Irons In the Fire – Chapter 30

THIRTY

I know what’s going on.  I should know.  But, I don’t want to know. I want to disappear into nothing and be gone without a trace.  But, I am here working instead of being a teenager who makes mistakes and gossips. My childhood is gone and now I am a slave to Aunt Erika.

For me, when my momma asked me to stay in New York, I was so happy because I will be around E. I remember all the good times we had together during her last visit in Arizona.  The time we had, was so amazing but now I’m lost without her.  I’m nothing when she’s not around me.  She will always be my best friend.
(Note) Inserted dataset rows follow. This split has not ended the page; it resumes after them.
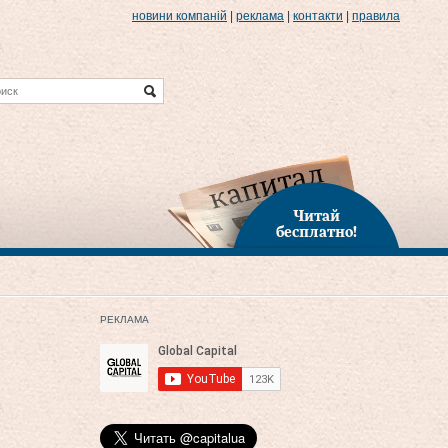
новини компаній
|
реклама
|
контакти
|
правила
Читай
бесплатно!
РЕКЛАМА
I would teach E about the native songs, dances and language and she would listen to all my issues with life.  E was like my rock, and my hero.  She was everything to me, but now our life will be on two different paths of life.  I am starting the work the path of the cursed and she will be working the path of justice and righteousness.  I’m damned to hellfire for life as E is in the good graces of God.

I wish, I didn’t carry this heavy load on my shoulder and in my heart. Aunt Erika told me,  I was chosen to be cursed without any cure.  This is my path and I accept it with dread and pain. I have to take ownership of my way in life and do something positive with it.

Right now, I know a secret in my heart and soul.  It’s like a fire and I need to release it to the open.  The secret can turn my family on itself in a second. The secret will hurt, kill and judge the state of my family.    Why me? I wish, I never knew.  But, Max need to die.

How can I kill Max without knowing how?

He is the key to the pain, confusion and hate in our family.  He will cause the family harm and disgrace our name. He need to die before it’s too late.

So, as I laid in bed and say pray to Jehovah, my righteous God. I don’t know what to do? I don’t want Max dead, but the family needs his corpse to stay holy in our cursed bodies. I also pray to Dawa for extra help to find my way to kill my cousin.

Max is a cancer that needs to be cut out.